#### Data for the task

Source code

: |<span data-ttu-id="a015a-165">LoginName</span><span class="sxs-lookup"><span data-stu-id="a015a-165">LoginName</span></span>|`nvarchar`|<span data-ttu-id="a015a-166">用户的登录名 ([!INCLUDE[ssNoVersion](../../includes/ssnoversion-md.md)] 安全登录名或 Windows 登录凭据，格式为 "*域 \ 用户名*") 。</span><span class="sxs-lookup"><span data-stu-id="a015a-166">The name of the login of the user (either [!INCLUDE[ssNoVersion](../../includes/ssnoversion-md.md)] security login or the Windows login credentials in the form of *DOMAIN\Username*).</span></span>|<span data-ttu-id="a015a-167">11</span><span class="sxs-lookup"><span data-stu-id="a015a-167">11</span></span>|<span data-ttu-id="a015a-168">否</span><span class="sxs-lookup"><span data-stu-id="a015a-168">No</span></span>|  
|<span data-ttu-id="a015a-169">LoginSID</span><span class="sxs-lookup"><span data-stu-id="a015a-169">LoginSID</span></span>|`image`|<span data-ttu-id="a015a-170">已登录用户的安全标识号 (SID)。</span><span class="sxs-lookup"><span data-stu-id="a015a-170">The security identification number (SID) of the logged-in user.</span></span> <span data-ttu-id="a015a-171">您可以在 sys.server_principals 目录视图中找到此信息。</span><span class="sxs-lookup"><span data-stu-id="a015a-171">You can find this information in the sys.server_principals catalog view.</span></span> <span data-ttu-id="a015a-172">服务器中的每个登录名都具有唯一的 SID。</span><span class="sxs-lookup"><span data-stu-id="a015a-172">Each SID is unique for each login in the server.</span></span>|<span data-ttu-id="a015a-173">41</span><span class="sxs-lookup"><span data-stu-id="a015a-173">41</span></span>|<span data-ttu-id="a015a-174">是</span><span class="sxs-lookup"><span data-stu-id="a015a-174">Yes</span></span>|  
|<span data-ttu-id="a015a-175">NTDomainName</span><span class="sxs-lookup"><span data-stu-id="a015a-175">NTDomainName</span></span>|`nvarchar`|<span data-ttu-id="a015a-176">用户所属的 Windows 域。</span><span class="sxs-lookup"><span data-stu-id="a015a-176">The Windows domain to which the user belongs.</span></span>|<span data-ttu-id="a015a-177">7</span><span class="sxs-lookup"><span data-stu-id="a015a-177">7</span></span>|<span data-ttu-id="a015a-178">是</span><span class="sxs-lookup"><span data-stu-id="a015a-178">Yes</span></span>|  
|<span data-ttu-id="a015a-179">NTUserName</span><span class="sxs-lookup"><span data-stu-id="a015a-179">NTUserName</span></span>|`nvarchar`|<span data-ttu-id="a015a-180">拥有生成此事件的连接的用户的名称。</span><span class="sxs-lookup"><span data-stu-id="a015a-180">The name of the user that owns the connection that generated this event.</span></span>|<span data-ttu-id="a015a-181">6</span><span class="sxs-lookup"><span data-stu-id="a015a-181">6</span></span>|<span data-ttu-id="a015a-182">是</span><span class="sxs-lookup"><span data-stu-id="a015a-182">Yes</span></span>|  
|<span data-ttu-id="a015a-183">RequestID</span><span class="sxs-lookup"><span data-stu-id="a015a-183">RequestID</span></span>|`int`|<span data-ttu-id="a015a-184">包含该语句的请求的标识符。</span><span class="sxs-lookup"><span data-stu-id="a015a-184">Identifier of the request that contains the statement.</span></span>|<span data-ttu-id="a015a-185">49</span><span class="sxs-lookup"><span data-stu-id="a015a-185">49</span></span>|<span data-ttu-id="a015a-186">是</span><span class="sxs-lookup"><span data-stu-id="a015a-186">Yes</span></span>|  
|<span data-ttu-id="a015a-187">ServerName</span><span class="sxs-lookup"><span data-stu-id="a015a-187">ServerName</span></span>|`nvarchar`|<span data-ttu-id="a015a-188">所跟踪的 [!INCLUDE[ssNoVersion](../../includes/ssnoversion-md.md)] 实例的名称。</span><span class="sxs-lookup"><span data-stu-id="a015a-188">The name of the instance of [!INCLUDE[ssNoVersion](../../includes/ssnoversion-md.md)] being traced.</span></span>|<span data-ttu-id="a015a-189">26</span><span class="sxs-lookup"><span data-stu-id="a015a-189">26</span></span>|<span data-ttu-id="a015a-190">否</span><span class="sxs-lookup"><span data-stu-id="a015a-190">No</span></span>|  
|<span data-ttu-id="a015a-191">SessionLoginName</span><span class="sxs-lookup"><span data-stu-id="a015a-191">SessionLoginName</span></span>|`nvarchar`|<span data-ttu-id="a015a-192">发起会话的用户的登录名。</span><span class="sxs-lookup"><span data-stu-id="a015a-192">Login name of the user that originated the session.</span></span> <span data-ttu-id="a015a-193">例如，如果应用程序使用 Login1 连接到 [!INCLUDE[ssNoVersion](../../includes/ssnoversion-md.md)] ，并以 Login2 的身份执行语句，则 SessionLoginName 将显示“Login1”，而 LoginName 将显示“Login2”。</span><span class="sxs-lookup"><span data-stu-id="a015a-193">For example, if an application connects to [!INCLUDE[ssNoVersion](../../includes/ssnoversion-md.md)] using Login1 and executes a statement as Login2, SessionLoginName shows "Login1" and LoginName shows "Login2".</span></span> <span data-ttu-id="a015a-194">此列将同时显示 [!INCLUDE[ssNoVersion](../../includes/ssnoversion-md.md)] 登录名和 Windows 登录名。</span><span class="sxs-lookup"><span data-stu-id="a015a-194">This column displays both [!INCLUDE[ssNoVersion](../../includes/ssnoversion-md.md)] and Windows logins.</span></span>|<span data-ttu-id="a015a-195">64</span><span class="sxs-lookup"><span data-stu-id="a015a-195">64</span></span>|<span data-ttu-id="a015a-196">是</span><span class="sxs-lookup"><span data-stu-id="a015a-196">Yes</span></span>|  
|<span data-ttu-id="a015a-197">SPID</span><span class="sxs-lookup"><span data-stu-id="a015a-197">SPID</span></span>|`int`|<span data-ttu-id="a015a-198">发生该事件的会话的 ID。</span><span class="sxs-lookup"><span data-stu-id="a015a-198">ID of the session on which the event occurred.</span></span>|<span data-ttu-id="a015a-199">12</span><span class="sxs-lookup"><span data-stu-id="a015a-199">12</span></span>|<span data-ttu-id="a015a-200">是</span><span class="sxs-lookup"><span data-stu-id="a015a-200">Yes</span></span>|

########

▶ Brief
Reproduce all of the listing, exactly as given.

▶ Output of the exercise
Source code

: |<span data-ttu-id="a015a-165">LoginName</span><span class="sxs-lookup"><span data-stu-id="a015a-165">LoginName</span></span>|`nvarchar`|<span data-ttu-id="a015a-166">用户的登录名 ([!INCLUDE[ssNoVersion](../../includes/ssnoversion-md.md)] 安全登录名或 Windows 登录凭据，格式为 "*域 \ 用户名*") 。</span><span class="sxs-lookup"><span data-stu-id="a015a-166">The name of the login of the user (either [!INCLUDE[ssNoVersion](../../includes/ssnoversion-md.md)] security login or the Windows login credentials in the form of *DOMAIN\Username*).</span></span>|<span data-ttu-id="a015a-167">11</span><span class="sxs-lookup"><span data-stu-id="a015a-167">11</span></span>|<span data-ttu-id="a015a-168">否</span><span class="sxs-lookup"><span data-stu-id="a015a-168">No</span></span>|  
|<span data-ttu-id="a015a-169">LoginSID</span><span class="sxs-lookup"><span data-stu-id="a015a-169">LoginSID</span></span>|`image`|<span data-ttu-id="a015a-170">已登录用户的安全标识号 (SID)。</span><span class="sxs-lookup"><span data-stu-id="a015a-170">The security identification number (SID) of the logged-in user.</span></span> <span data-ttu-id="a015a-171">您可以在 sys.server_principals 目录视图中找到此信息。</span><span class="sxs-lookup"><span data-stu-id="a015a-171">You can find this information in the sys.server_principals catalog view.</span></span> <span data-ttu-id="a015a-172">服务器中的每个登录名都具有唯一的 SID。</span><span class="sxs-lookup"><span data-stu-id="a015a-172">Each SID is unique for each login in the server.</span></span>|<span data-ttu-id="a015a-173">41</span><span class="sxs-lookup"><span data-stu-id="a015a-173">41</span></span>|<span data-ttu-id="a015a-174">是</span><span class="sxs-lookup"><span data-stu-id="a015a-174">Yes</span></span>|  
|<span data-ttu-id="a015a-175">NTDomainName</span><span class="sxs-lookup"><span data-stu-id="a015a-175">NTDomainName</span></span>|`nvarchar`|<span data-ttu-id="a015a-176">用户所属的 Windows 域。</span><span class="sxs-lookup"><span data-stu-id="a015a-176">The Windows domain to which the user belongs.</span></span>|<span data-ttu-id="a015a-177">7</span><span class="sxs-lookup"><span data-stu-id="a015a-177">7</span></span>|<span data-ttu-id="a015a-178">是</span><span class="sxs-lookup"><span data-stu-id="a015a-178">Yes</span></span>|  
|<span data-ttu-id="a015a-179">NTUserName</span><span class="sxs-lookup"><span data-stu-id="a015a-179">NTUserName</span></span>|`nvarchar`|<span data-ttu-id="a015a-180">拥有生成此事件的连接的用户的名称。</span><span class="sxs-lookup"><span data-stu-id="a015a-180">The name of the user that owns the connection that generated this event.</span></span>|<span data-ttu-id="a015a-181">6</span><span class="sxs-lookup"><span data-stu-id="a015a-181">6</span></span>|<span data-ttu-id="a015a-182">是</span><span class="sxs-lookup"><span data-stu-id="a015a-182">Yes</span></span>|  
|<span data-ttu-id="a015a-183">RequestID</span><span class="sxs-lookup"><span data-stu-id="a015a-183">RequestID</span></span>|`int`|<span data-ttu-id="a015a-184">包含该语句的请求的标识符。</span><span class="sxs-lookup"><span data-stu-id="a015a-184">Identifier of the request that contains the statement.</span></span>|<span data-ttu-id="a015a-185">49</span><span class="sxs-lookup"><span data-stu-id="a015a-185">49</span></span>|<span data-ttu-id="a015a-186">是</span><span class="sxs-lookup"><span data-stu-id="a015a-186">Yes</span></span>|  
|<span data-ttu-id="a015a-187">ServerName</span><span class="sxs-lookup"><span data-stu-id="a015a-187">ServerName</span></span>|`nvarchar`|<span data-ttu-id="a015a-188">所跟踪的 [!INCLUDE[ssNoVersion](../../includes/ssnoversion-md.md)] 实例的名称。</span><span class="sxs-lookup"><span data-stu-id="a015a-188">The name of the instance of [!INCLUDE[ssNoVersion](../../includes/ssnoversion-md.md)] being traced.</span></span>|<span data-ttu-id="a015a-189">26</span><span class="sxs-lookup"><span data-stu-id="a015a-189">26</span></span>|<span data-ttu-id="a015a-190">否</span><span class="sxs-lookup"><span data-stu-id="a015a-190">No</span></span>|  
|<span data-ttu-id="a015a-191">SessionLoginName</span><span class="sxs-lookup"><span data-stu-id="a015a-191">SessionLoginName</span></span>|`nvarchar`|<span data-ttu-id="a015a-192">发起会话的用户的登录名。</span><span class="sxs-lookup"><span data-stu-id="a015a-192">Login name of the user that originated the session.</span></span> <span data-ttu-id="a015a-193">例如，如果应用程序使用 Login1 连接到 [!INCLUDE[ssNoVersion](../../includes/ssnoversion-md.md)] ，并以 Login2 的身份执行语句，则 SessionLoginName 将显示“Login1”，而 LoginName 将显示“Login2”。</span><span class="sxs-lookup"><span data-stu-id="a015a-193">For example, if an application connects to [!INCLUDE[ssNoVersion](../../includes/ssnoversion-md.md)] using Login1 and executes a statement as Login2, SessionLoginName shows "Login1" and LoginName shows "Login2".</span></span> <span data-ttu-id="a015a-194">此列将同时显示 [!INCLUDE[ssNoVersion](../../includes/ssnoversion-md.md)] 登录名和 Windows 登录名。</span><span class="sxs-lookup"><span data-stu-id="a015a-194">This column displays both [!INCLUDE[ssNoVersion](../../includes/ssnoversion-md.md)] and Windows logins.</span></span>|<span data-ttu-id="a015a-195">64</span><span class="sxs-lookup"><span data-stu-id="a015a-195">64</span></span>|<span data-ttu-id="a015a-196">是</span><span class="sxs-lookup"><span data-stu-id="a015a-196">Yes</span></span>|  
|<span data-ttu-id="a015a-197">SPID</span><span class="sxs-lookup"><span data-stu-id="a015a-197">SPID</span></span>|`int`|<span data-ttu-id="a015a-198">发生该事件的会话的 ID。</span><span class="sxs-lookup"><span data-stu-id="a015a-198">ID of the session on which the event occurred.</span></span>|<span data-ttu-id="a015a-199">12</span><span class="sxs-lookup"><span data-stu-id="a015a-199">12</span></span>|<span data-ttu-id="a015a-200">是</span><span class="sxs-lookup"><span data-stu-id="a015a-200">Yes</span></span>|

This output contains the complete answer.